:: DATA TO USE ::
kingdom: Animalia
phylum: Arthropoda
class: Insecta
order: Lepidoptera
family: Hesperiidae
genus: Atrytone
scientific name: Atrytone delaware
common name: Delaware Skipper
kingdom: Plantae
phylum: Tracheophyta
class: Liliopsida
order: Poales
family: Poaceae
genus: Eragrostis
:::
:: DATA TO USE ::
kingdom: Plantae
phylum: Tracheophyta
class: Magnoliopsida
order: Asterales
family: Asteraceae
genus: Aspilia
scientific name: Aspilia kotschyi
:::
Copy out the stretch of data above from the line containing "phylum: Arthropoda" through the line containing "genus: Eragrostis", including both of those lines.

phylum: Arthropoda
class: Insecta
order: Lepidoptera
family: Hesperiidae
genus: Atrytone
scientific name: Atrytone delaware
common name: Delaware Skipper
kingdom: Plantae
phylum: Tracheophyta
class: Liliopsida
order: Poales
family: Poaceae
genus: Eragrostis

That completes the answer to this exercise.